Tuesday, November 02, 2004

What do we do on the day after Tuesday?

...soon off to a friendly local bar to meet a friend, drink fine Old European ale, and watch the returns come in with fellow liberal-progressive Brooklynites.

Voting early this morning was satisfying and uneventful.

At lunch, took a quick subway ride up to Rockefeller Center, which NBC News has dubbed "Democracy Plaza." It was more like Democracyland, packed with tourists, school groups, and the odd NYer like me checking it out, along with lots of guards and cops, of course.

Bland pavilion displays of American electoral history here and there, but mostly, the massive paraphenalia of broadcast journalism--booths looking out onto the street and the ice (where NBS has put their massive Map of the Nation), lights covered with red and blue gels, massive monitors playing the Greatest Hits of Presidential Speeches, interspersed with talking heads talkin' democracy. A circular ticker on some kind of tower diplaying news headlines. Giant scoreboards for Kerry and Bush--like the kind you'd see at an old baseball stadium, with big numbers being flipped by hand (cool!)--being hoisted above the plaza. White flowers in planters on the Fifth Avenue side spraypainted blue and red. It's Vote-A-Palooza, folks!

Late in the afternoon, after surveying the blogosphere and web for the umptyleventh time (kos...atrios...myDD...kos...nytimes...cnn...myDD...), getting anxious trying to read the chicken innards and tea leaves, I fantasized that if nothing else, a solid tristate area (NY-NJ-CT) sweep for Kerry would repudiate Bush/Cheney in the part of the country most hurt on 9/11, which they've used to such ill ends...but for me, that would be a pretty thin consolation prize.

I'm looking forward to this being over, and taking the next steps. Up at WorldChanging, the blog I contribute to, our group statement, Starting Tomorrow, reads in part:

...when it comes to solving the real problems facing this planet, neither party in American politics can claim the high ground, or even, to put it bluntly, much grounding in reality at all. In this first presidential election of the 21st Century, a realistic understanding of the problems we face as a planet and the role the U.S. could and should play in solving them should have been a matter of daily debate. Instead, we've gotten saber-rattling and name-calling.

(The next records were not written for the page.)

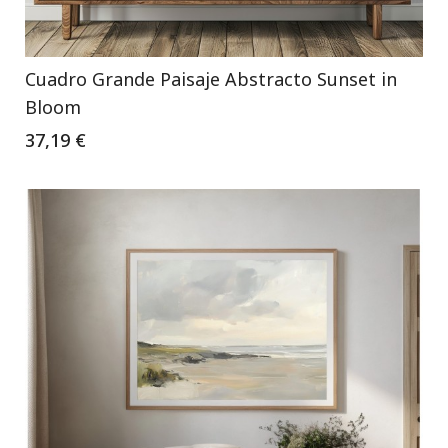
Cuadro Grande Paisaje Abstracto Sunset in
Bloom
37,19 €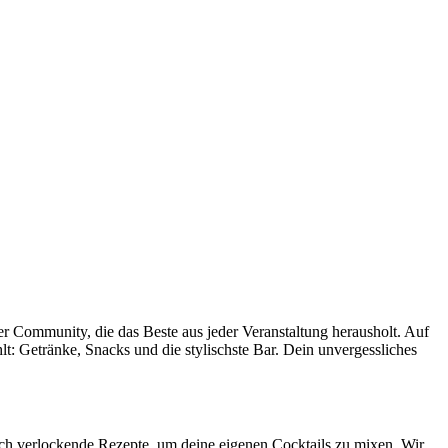
ner Community, die das Beste aus jeder Veranstaltung herausholt. Auf
hlt: Getränke, Snacks und die stylischste Bar. Dein unvergessliches
uch verlockende Rezepte, um deine eigenen Cocktails zu mixen. Wir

But pandering to the worst inclinations of the American electorate doesn't make any of us safer or the world more stable. This year, the entire political establishment has failed grotesquely to speak plainly about the objective realities of the world.


We can do better. We must do better. Regardless of who is elected president today, we must now begin to forge a reality-based plan for the planet.